Sexo : Pourquoi aimons-nous mettre des choses dans notre bouche ?

La rédaction 18 décembre 2018

Quelles sont les clés pour s’ouvrir au plaisir de la pratique du sexe oral ? C’est pourtant un acte sexuel qui rapproche et peut donner du plaisir tant au prodigueur(se) qu’au receveur. D’où nous vient se plaisir ?

Si la fellation s’est popularisée ça n’en fait pas un impératif. La règle numéro un c’est être d’accord et ne pas se sentir obligé(e).

Dès les premiers stades de la vie !

Freud décrit les premiers mois de la vie du nouveau-né comme : la phase orale. Vers 3 mois, nous coordonnons mieux nos gestes et commençons à nous saisir d’objets. Selon le psychanalyste nous découvrons le monde « en le goûtant ». Il fit sensation en publiant en 1905 trois essais sur la théorie sexuelle infantile, où il affirma que le suçotement était une « manifestation » sexuelle.
Grâce au progrès scientifique nous avons découvert que c’est (en tout cas) un réflexe physiologique d’apaisement.

Nos « petites » pulsions cannibales de bébé

Bébé, il arrive que l’on aime mordiller nos partenaires de jeux. C’est normal, on ne fait qu’assouvir nos plaisirs pulsionnels, une période que les spécialistes appellent le stade « oral cannibale ». On découvre à présent le plaisir de mordre !  Il y a des pulsions anales, orales, génitales, scopiques même… selon Freud. Elles prennent différentes parties du corps comme des organes de plaisir gratuit, en faisant pour ainsi dire abstraction de leur fonction organique.

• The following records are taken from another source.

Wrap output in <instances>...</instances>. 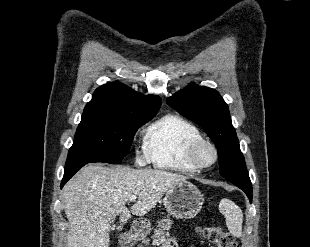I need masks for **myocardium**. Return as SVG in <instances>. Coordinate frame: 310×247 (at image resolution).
<instances>
[{
	"instance_id": "f54148a6",
	"label": "myocardium",
	"mask_w": 310,
	"mask_h": 247,
	"mask_svg": "<svg viewBox=\"0 0 310 247\" xmlns=\"http://www.w3.org/2000/svg\"><path fill=\"white\" fill-rule=\"evenodd\" d=\"M204 146L209 147L212 152H213V161L209 164H202L198 161V152L200 151V149ZM186 157L188 162L190 163L191 166H193L196 170H203V169H208L212 166H214L217 161H218V150L216 148V146L209 140L204 139V138H200V139H196L194 141H192L188 148H187V152H186Z\"/></svg>"
}]
</instances>
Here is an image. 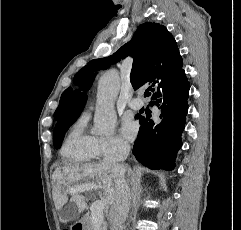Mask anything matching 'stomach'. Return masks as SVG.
<instances>
[{"instance_id":"stomach-1","label":"stomach","mask_w":241,"mask_h":230,"mask_svg":"<svg viewBox=\"0 0 241 230\" xmlns=\"http://www.w3.org/2000/svg\"><path fill=\"white\" fill-rule=\"evenodd\" d=\"M78 227V229L80 230H90V226L87 222V219L83 218L81 220H79L76 225Z\"/></svg>"}]
</instances>
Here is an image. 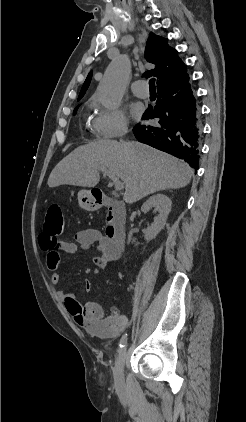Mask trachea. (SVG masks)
Here are the masks:
<instances>
[{
	"instance_id": "1",
	"label": "trachea",
	"mask_w": 246,
	"mask_h": 422,
	"mask_svg": "<svg viewBox=\"0 0 246 422\" xmlns=\"http://www.w3.org/2000/svg\"><path fill=\"white\" fill-rule=\"evenodd\" d=\"M149 89L150 90H155L156 89V87H155V79L154 78L150 79V81H149Z\"/></svg>"
}]
</instances>
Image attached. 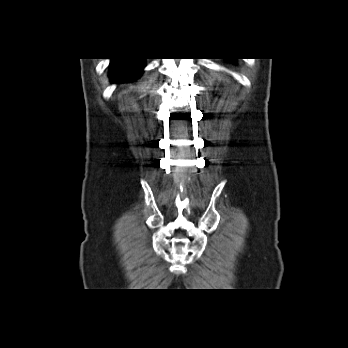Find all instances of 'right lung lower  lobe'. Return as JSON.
Instances as JSON below:
<instances>
[{
    "mask_svg": "<svg viewBox=\"0 0 348 348\" xmlns=\"http://www.w3.org/2000/svg\"><path fill=\"white\" fill-rule=\"evenodd\" d=\"M143 58L112 59L110 76L115 82L132 81L143 69Z\"/></svg>",
    "mask_w": 348,
    "mask_h": 348,
    "instance_id": "right-lung-lower-lobe-1",
    "label": "right lung lower lobe"
}]
</instances>
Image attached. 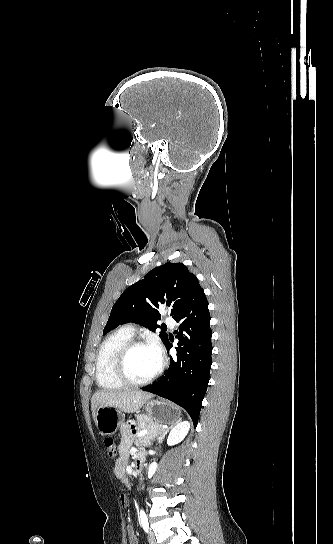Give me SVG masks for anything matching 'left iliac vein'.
Masks as SVG:
<instances>
[{"instance_id": "1", "label": "left iliac vein", "mask_w": 333, "mask_h": 544, "mask_svg": "<svg viewBox=\"0 0 333 544\" xmlns=\"http://www.w3.org/2000/svg\"><path fill=\"white\" fill-rule=\"evenodd\" d=\"M148 541H149V544H157L156 538L152 532H149L148 534Z\"/></svg>"}]
</instances>
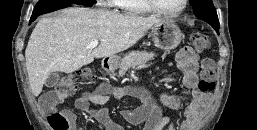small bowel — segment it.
I'll return each instance as SVG.
<instances>
[{
	"label": "small bowel",
	"instance_id": "c3829d8e",
	"mask_svg": "<svg viewBox=\"0 0 257 130\" xmlns=\"http://www.w3.org/2000/svg\"><path fill=\"white\" fill-rule=\"evenodd\" d=\"M198 54L191 48L181 49L177 56L176 62L178 69L183 75V85L190 92V100L184 105L182 98L176 95L161 94L159 97L160 105L156 104L149 93L137 87L130 86H112L103 83L93 91L82 93L75 101L78 110L87 113L100 123L105 130H124V128L115 122L108 110L104 107L91 108L90 104L104 105L111 98L122 99L126 96L137 97L141 104L134 109H122L121 116L131 125L145 123L144 130H193L200 120L209 100L210 95L199 90L198 84ZM66 98L65 94L57 92H48L40 99L41 107L47 111H53L56 106ZM162 107L171 110H177L183 107V120L178 127H175L173 120L164 115ZM70 120V130H83L78 125L76 116L69 110H63Z\"/></svg>",
	"mask_w": 257,
	"mask_h": 130
}]
</instances>
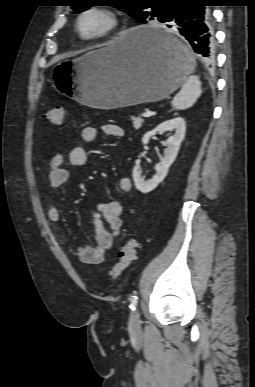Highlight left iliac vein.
I'll return each instance as SVG.
<instances>
[{"label":"left iliac vein","instance_id":"1","mask_svg":"<svg viewBox=\"0 0 255 387\" xmlns=\"http://www.w3.org/2000/svg\"><path fill=\"white\" fill-rule=\"evenodd\" d=\"M129 326L132 331H136L140 328V316L138 310L131 314Z\"/></svg>","mask_w":255,"mask_h":387}]
</instances>
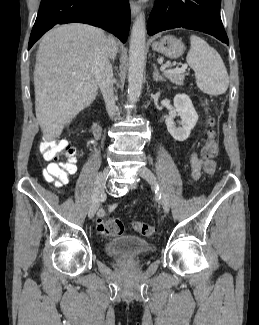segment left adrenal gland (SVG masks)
Instances as JSON below:
<instances>
[{"mask_svg":"<svg viewBox=\"0 0 259 325\" xmlns=\"http://www.w3.org/2000/svg\"><path fill=\"white\" fill-rule=\"evenodd\" d=\"M154 72H153V80L158 82V81H166L162 76L159 75L158 68L154 64Z\"/></svg>","mask_w":259,"mask_h":325,"instance_id":"obj_1","label":"left adrenal gland"}]
</instances>
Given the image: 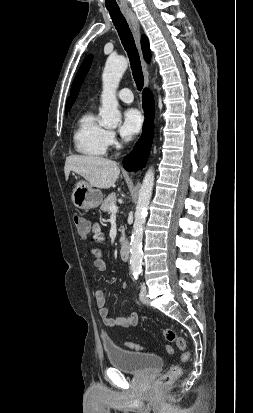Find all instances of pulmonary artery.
Wrapping results in <instances>:
<instances>
[{"instance_id":"1","label":"pulmonary artery","mask_w":253,"mask_h":413,"mask_svg":"<svg viewBox=\"0 0 253 413\" xmlns=\"http://www.w3.org/2000/svg\"><path fill=\"white\" fill-rule=\"evenodd\" d=\"M117 96L121 101L125 103H131L133 101L132 91L128 88H123L119 90Z\"/></svg>"}]
</instances>
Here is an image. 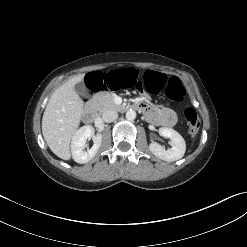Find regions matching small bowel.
Listing matches in <instances>:
<instances>
[{
	"label": "small bowel",
	"mask_w": 247,
	"mask_h": 247,
	"mask_svg": "<svg viewBox=\"0 0 247 247\" xmlns=\"http://www.w3.org/2000/svg\"><path fill=\"white\" fill-rule=\"evenodd\" d=\"M139 104L152 123L164 127H172L176 123V113L170 107L165 105L154 106L147 102H140Z\"/></svg>",
	"instance_id": "obj_1"
}]
</instances>
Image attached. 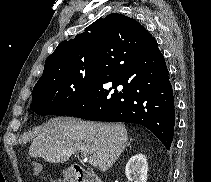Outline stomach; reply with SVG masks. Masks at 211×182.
<instances>
[{
    "label": "stomach",
    "mask_w": 211,
    "mask_h": 182,
    "mask_svg": "<svg viewBox=\"0 0 211 182\" xmlns=\"http://www.w3.org/2000/svg\"><path fill=\"white\" fill-rule=\"evenodd\" d=\"M64 174V179L67 181V182H72L73 178H74V174L70 171V170H65L63 172Z\"/></svg>",
    "instance_id": "1"
}]
</instances>
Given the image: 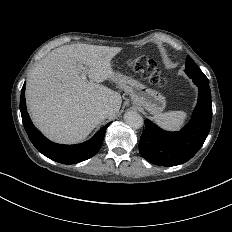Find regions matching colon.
<instances>
[{
	"mask_svg": "<svg viewBox=\"0 0 232 232\" xmlns=\"http://www.w3.org/2000/svg\"><path fill=\"white\" fill-rule=\"evenodd\" d=\"M132 70H137V73H147L144 74V79H150L152 86H166V81H161L158 74L162 69L156 68V65H147L145 56H138V61H133Z\"/></svg>",
	"mask_w": 232,
	"mask_h": 232,
	"instance_id": "5ec220e1",
	"label": "colon"
}]
</instances>
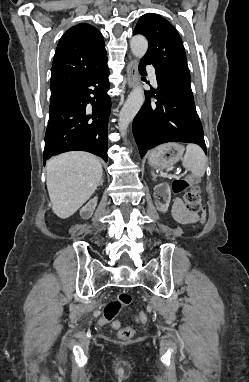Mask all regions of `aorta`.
Segmentation results:
<instances>
[{
	"mask_svg": "<svg viewBox=\"0 0 249 382\" xmlns=\"http://www.w3.org/2000/svg\"><path fill=\"white\" fill-rule=\"evenodd\" d=\"M130 47L133 55L142 58L148 49L147 39L142 35H136L131 39ZM144 99V91L140 86L135 87L119 113L118 129L125 136L127 128L139 111Z\"/></svg>",
	"mask_w": 249,
	"mask_h": 382,
	"instance_id": "1",
	"label": "aorta"
}]
</instances>
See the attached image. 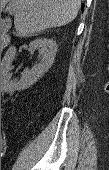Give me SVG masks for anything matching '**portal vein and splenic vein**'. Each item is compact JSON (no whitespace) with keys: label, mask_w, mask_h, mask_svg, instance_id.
I'll return each mask as SVG.
<instances>
[{"label":"portal vein and splenic vein","mask_w":109,"mask_h":170,"mask_svg":"<svg viewBox=\"0 0 109 170\" xmlns=\"http://www.w3.org/2000/svg\"><path fill=\"white\" fill-rule=\"evenodd\" d=\"M9 12L13 13V14H16L17 13V10L15 8L9 10Z\"/></svg>","instance_id":"obj_1"}]
</instances>
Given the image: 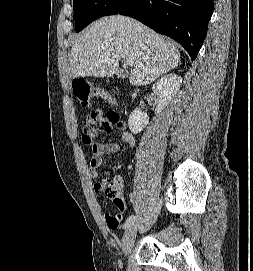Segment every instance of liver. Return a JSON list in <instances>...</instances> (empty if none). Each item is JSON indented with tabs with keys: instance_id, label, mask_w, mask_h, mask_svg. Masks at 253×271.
<instances>
[{
	"instance_id": "liver-1",
	"label": "liver",
	"mask_w": 253,
	"mask_h": 271,
	"mask_svg": "<svg viewBox=\"0 0 253 271\" xmlns=\"http://www.w3.org/2000/svg\"><path fill=\"white\" fill-rule=\"evenodd\" d=\"M133 62L131 85L143 86L176 68L180 52L149 27L122 15L98 19L74 41L69 78L110 77L121 59Z\"/></svg>"
}]
</instances>
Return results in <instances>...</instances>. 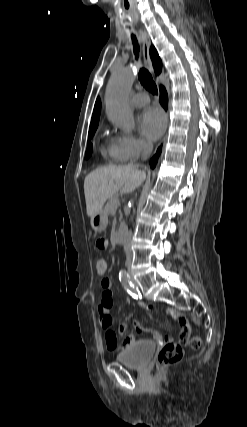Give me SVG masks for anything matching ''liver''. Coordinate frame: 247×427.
Here are the masks:
<instances>
[{"instance_id": "liver-1", "label": "liver", "mask_w": 247, "mask_h": 427, "mask_svg": "<svg viewBox=\"0 0 247 427\" xmlns=\"http://www.w3.org/2000/svg\"><path fill=\"white\" fill-rule=\"evenodd\" d=\"M146 174L136 165L107 166L90 172L84 180L86 209L89 217L98 214L106 200L119 190L130 193L145 180Z\"/></svg>"}]
</instances>
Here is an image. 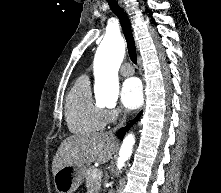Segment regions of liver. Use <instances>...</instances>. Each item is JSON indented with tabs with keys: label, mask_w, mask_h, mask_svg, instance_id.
I'll return each instance as SVG.
<instances>
[{
	"label": "liver",
	"mask_w": 221,
	"mask_h": 193,
	"mask_svg": "<svg viewBox=\"0 0 221 193\" xmlns=\"http://www.w3.org/2000/svg\"><path fill=\"white\" fill-rule=\"evenodd\" d=\"M116 140L111 132L74 135L66 138L59 146L52 162V172L67 165H84L97 161L106 163L114 154Z\"/></svg>",
	"instance_id": "obj_1"
}]
</instances>
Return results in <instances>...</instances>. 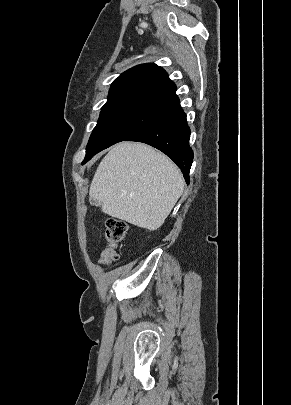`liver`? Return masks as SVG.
<instances>
[{
    "instance_id": "obj_1",
    "label": "liver",
    "mask_w": 291,
    "mask_h": 405,
    "mask_svg": "<svg viewBox=\"0 0 291 405\" xmlns=\"http://www.w3.org/2000/svg\"><path fill=\"white\" fill-rule=\"evenodd\" d=\"M183 190V176L168 157L146 144L121 142L100 162L89 196L103 213L154 231Z\"/></svg>"
}]
</instances>
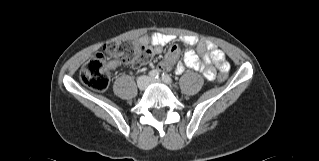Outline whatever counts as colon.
Masks as SVG:
<instances>
[{"label":"colon","mask_w":319,"mask_h":161,"mask_svg":"<svg viewBox=\"0 0 319 161\" xmlns=\"http://www.w3.org/2000/svg\"><path fill=\"white\" fill-rule=\"evenodd\" d=\"M150 58V51L140 44L133 41H111L81 67L79 77L88 88L102 91L109 85V69L113 62L142 66L147 65ZM226 79V72H221L218 80L224 82Z\"/></svg>","instance_id":"5ec220e1"}]
</instances>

Une drôle d’envie qui peut aussi parfois coïncider avec des périodes de poussée dentaire. En faisant pression sur les gencives, nous apaisons les douleurs.

Continuer de sucer ?

Vers l’âge de 2/3 ans, notre réflexe de sucer doit s’arrêter spontanément. La succion tardive du pouce indique un potentiel blocage affectif au stade oral. On en connait les risques… la déformation de l’arcade dentaire. Cependant il peut être nocif sur le plan psychologique d’être forcé(e) à arrêter de sucer. Surtout pas, cela peut contraindre à trouver une autre compensation, comme les sucreries par exemple…

Érotisme de la bouche

La bouche a de grandes capacités érogènes, munie de terminaisons nerveuses en grande quantité.
La pratique d’insérer quelque chose dans la bouche de l’autre par autorité, est courant dans la sphère du sadomasochisme. Généralement cette pratique instaure un rapport d’humiliation et/ou de soumission entre les différents acteurs.

Un doigt dans la bouche a ce pouvoir de stimuler l’imaginaire pour évoquer son grand frère, « polo », plus grand et plus costaud !

Soumise mais rebelle

Si votre désir est d’inverser le rapport de domination, prenez l’initiative !

Adoptez l’état d’esprit selon lequel sucer, ce n’est pas être dominé, c’est dominer ! Commencez par allongez votre homme, en ne vous mettant pas à genoux devant lui vous évitez de vous sentir soumise. N’oubliez pas que votre partenaire est soumis au plaisir que vous lui donnerai. Vous aimerez surement la sensation de le voir devenir dure dans votre bouche, fruit de plaisir que vous lui susciter. Vous avez en quelque sorte le destin de « polo » au bout de la langue.